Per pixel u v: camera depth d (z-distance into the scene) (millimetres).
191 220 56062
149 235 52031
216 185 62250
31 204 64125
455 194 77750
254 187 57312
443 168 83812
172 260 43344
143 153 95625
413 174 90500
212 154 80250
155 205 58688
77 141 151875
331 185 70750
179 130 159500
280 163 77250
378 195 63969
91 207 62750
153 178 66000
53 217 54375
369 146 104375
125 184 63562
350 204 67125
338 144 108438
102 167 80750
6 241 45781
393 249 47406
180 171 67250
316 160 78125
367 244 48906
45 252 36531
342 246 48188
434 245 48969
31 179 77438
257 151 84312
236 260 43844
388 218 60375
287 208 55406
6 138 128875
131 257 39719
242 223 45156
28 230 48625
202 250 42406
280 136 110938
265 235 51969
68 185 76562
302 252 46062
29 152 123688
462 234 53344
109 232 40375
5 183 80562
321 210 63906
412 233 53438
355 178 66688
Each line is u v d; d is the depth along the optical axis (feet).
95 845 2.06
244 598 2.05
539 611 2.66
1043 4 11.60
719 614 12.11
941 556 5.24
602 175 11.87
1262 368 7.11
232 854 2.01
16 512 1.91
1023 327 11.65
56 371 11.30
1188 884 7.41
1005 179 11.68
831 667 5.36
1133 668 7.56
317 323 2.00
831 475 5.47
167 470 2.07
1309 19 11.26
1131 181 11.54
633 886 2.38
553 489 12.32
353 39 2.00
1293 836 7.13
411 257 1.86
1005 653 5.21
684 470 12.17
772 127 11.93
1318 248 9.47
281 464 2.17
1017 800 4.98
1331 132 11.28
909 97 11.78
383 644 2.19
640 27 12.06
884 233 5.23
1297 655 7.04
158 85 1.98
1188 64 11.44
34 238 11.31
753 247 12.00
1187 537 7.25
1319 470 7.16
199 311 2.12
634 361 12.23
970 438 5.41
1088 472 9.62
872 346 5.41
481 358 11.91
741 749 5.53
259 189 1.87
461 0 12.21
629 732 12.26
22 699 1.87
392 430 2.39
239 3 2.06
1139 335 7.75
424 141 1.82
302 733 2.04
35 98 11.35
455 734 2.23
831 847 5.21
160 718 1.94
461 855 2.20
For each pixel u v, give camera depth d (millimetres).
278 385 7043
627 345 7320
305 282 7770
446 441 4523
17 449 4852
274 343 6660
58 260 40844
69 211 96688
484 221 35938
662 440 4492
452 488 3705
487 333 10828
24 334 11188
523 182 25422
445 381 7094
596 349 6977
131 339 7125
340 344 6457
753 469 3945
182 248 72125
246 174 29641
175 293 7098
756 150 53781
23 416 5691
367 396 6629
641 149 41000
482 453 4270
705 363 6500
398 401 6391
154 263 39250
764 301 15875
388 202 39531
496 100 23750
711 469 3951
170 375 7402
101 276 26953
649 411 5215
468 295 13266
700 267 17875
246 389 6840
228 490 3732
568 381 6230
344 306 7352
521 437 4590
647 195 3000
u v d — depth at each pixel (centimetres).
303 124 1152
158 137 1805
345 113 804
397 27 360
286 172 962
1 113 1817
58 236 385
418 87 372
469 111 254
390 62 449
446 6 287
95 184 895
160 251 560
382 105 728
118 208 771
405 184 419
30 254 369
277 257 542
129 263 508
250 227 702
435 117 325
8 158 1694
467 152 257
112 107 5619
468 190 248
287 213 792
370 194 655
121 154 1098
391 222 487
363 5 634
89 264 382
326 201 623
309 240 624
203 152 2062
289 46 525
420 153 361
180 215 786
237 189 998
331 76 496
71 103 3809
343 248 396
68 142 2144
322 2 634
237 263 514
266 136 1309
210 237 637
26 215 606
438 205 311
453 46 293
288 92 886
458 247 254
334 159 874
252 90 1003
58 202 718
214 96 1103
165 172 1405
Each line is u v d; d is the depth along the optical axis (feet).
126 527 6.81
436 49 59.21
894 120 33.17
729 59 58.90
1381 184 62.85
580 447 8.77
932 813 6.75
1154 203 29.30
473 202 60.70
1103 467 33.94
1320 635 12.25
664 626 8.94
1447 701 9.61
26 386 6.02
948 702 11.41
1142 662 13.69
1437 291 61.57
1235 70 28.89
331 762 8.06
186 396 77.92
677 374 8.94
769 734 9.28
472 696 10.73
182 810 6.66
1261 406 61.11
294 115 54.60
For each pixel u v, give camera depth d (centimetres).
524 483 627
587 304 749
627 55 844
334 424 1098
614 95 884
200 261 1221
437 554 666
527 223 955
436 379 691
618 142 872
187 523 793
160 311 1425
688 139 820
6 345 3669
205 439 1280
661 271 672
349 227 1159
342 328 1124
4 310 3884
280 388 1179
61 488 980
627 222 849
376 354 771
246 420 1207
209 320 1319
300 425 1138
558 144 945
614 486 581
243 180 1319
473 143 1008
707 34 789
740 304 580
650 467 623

> [Brief]: Copy range, inclusive: the line holding "334 159 874" to the line holding "26 386 6.02". Reproduce exactly those lines of the records above and no others.

> [Response area]:
334 159 874
252 90 1003
58 202 718
214 96 1103
165 172 1405
Each line is u v d; d is the depth along the optical axis (feet).
126 527 6.81
436 49 59.21
894 120 33.17
729 59 58.90
1381 184 62.85
580 447 8.77
932 813 6.75
1154 203 29.30
473 202 60.70
1103 467 33.94
1320 635 12.25
664 626 8.94
1447 701 9.61
26 386 6.02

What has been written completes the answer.